Restate every entry word for word.

## BEGIN PROVIDED RECORDS

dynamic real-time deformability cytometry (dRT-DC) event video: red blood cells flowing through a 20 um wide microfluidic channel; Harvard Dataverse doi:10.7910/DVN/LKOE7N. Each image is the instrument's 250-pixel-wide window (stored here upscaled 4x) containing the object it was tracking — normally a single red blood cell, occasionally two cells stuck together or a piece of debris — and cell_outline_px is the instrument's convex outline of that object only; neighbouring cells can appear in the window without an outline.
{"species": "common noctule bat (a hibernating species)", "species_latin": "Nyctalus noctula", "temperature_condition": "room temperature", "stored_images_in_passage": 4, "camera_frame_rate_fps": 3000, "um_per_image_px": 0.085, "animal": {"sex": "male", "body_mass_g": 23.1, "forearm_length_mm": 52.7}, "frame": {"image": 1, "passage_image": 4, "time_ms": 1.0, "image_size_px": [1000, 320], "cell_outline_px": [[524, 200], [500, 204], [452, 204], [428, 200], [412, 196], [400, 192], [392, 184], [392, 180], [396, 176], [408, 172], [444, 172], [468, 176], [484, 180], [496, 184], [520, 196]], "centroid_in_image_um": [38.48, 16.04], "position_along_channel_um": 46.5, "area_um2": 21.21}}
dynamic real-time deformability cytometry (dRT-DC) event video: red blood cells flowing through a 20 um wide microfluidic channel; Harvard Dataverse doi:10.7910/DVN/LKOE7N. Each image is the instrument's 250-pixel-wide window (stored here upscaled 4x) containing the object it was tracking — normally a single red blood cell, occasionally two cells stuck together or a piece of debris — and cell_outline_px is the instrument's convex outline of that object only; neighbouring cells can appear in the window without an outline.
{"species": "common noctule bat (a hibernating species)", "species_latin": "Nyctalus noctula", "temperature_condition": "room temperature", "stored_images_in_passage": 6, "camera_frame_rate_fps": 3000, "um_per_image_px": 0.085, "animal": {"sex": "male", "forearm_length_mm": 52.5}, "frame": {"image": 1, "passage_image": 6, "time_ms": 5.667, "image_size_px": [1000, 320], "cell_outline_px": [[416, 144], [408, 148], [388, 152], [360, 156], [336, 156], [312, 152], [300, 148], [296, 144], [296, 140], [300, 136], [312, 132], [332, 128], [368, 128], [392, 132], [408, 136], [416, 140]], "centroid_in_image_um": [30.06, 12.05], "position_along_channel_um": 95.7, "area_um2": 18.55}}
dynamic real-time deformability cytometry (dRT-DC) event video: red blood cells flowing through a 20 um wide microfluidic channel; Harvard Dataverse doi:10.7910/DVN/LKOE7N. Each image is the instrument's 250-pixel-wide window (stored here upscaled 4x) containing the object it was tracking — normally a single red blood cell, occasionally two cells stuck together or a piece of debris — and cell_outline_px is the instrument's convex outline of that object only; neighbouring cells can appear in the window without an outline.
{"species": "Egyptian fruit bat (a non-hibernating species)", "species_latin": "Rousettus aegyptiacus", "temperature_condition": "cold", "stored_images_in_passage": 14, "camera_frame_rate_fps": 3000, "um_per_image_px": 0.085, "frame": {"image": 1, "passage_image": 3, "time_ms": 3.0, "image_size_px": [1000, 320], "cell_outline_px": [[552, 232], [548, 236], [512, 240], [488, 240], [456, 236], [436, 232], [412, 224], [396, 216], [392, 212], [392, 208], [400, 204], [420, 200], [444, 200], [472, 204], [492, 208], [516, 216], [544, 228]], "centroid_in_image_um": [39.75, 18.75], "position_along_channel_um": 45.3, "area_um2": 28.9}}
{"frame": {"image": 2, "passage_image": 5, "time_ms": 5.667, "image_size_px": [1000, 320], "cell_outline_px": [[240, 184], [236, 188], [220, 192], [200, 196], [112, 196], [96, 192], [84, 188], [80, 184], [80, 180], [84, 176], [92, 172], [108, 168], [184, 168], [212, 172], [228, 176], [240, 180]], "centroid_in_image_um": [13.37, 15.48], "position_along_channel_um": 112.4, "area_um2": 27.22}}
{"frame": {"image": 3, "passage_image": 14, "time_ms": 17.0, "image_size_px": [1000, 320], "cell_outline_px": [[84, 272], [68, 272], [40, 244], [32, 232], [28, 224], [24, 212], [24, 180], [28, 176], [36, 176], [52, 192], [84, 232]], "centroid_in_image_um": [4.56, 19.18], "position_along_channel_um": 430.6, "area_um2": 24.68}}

## END PROVIDED RECORDS

◆ WRITTEN ANSWER ◆
dynamic real-time deformability cytometry (dRT-DC) event video: red blood cells flowing through a 20 um wide microfluidic channel; Harvard Dataverse doi:10.7910/DVN/LKOE7N. Each image is the instrument's 250-pixel-wide window (stored here upscaled 4x) containing the object it was tracking — normally a single red blood cell, occasionally two cells stuck together or a piece of debris — and cell_outline_px is the instrument's convex outline of that object only; neighbouring cells can appear in the window without an outline.
{"species": "common noctule bat (a hibernating species)", "species_latin": "Nyctalus noctula", "temperature_condition": "room temperature", "stored_images_in_passage": 4, "camera_frame_rate_fps": 3000, "um_per_image_px": 0.085, "animal": {"sex": "male", "body_mass_g": 23.1, "forearm_length_mm": 52.7}, "frame": {"image": 1, "passage_image": 4, "time_ms": 1.0, "image_size_px": [1000, 320], "cell_outline_px": [[524, 200], [500, 204], [452, 204], [428, 200], [412, 196], [400, 192], [392, 184], [392, 180], [396, 176], [408, 172], [444, 172], [468, 176], [484, 180], [496, 184], [520, 196]], "centroid_in_image_um": [38.48, 16.04], "position_along_channel_um": 46.5, "area_um2": 21.21}}
dynamic real-time deformability cytometry (dRT-DC) event video: red blood cells flowing through a 20 um wide microfluidic channel; Harvard Dataverse doi:10.7910/DVN/LKOE7N. Each image is the instrument's 250-pixel-wide window (stored here upscaled 4x) containing the object it was tracking — normally a single red blood cell, occasionally two cells stuck together or a piece of debris — and cell_outline_px is the instrument's convex outline of that object only; neighbouring cells can appear in the window without an outline.
{"species": "common noctule bat (a hibernating species)", "species_latin": "Nyctalus noctula", "temperature_condition": "room temperature", "stored_images_in_passage": 6, "camera_frame_rate_fps": 3000, "um_per_image_px": 0.085, "animal": {"sex": "male", "forearm_length_mm": 52.5}, "frame": {"image": 1, "passage_image": 6, "time_ms": 5.667, "image_size_px": [1000, 320], "cell_outline_px": [[416, 144], [408, 148], [388, 152], [360, 156], [336, 156], [312, 152], [300, 148], [296, 144], [296, 140], [300, 136], [312, 132], [332, 128], [368, 128], [392, 132], [408, 136], [416, 140]], "centroid_in_image_um": [30.06, 12.05], "position_along_channel_um": 95.7, "area_um2": 18.55}}
dynamic real-time deformability cytometry (dRT-DC) event video: red blood cells flowing through a 20 um wide microfluidic channel; Harvard Dataverse doi:10.7910/DVN/LKOE7N. Each image is the instrument's 250-pixel-wide window (stored here upscaled 4x) containing the object it was tracking — normally a single red blood cell, occasionally two cells stuck together or a piece of debris — and cell_outline_px is the instrument's convex outline of that object only; neighbouring cells can appear in the window without an outline.
{"species": "Egyptian fruit bat (a non-hibernating species)", "species_latin": "Rousettus aegyptiacus", "temperature_condition": "cold", "stored_images_in_passage": 14, "camera_frame_rate_fps": 3000, "um_per_image_px": 0.085, "frame": {"image": 1, "passage_image": 3, "time_ms": 3.0, "image_size_px": [1000, 320], "cell_outline_px": [[552, 232], [548, 236], [512, 240], [488, 240], [456, 236], [436, 232], [412, 224], [396, 216], [392, 212], [392, 208], [400, 204], [420, 200], [444, 200], [472, 204], [492, 208], [516, 216], [544, 228]], "centroid_in_image_um": [39.75, 18.75], "position_along_channel_um": 45.3, "area_um2": 28.9}}
{"frame": {"image": 2, "passage_image": 5, "time_ms": 5.667, "image_size_px": [1000, 320], "cell_outline_px": [[240, 184], [236, 188], [220, 192], [200, 196], [112, 196], [96, 192], [84, 188], [80, 184], [80, 180], [84, 176], [92, 172], [108, 168], [184, 168], [212, 172], [228, 176], [240, 180]], "centroid_in_image_um": [13.37, 15.48], "position_along_channel_um": 112.4, "area_um2": 27.22}}
{"frame": {"image": 3, "passage_image": 14, "time_ms": 17.0, "image_size_px": [1000, 320], "cell_outline_px": [[84, 272], [68, 272], [40, 244], [32, 232], [28, 224], [24, 212], [24, 180], [28, 176], [36, 176], [52, 192], [84, 232]], "centroid_in_image_um": [4.56, 19.18], "position_along_channel_um": 430.6, "area_um2": 24.68}}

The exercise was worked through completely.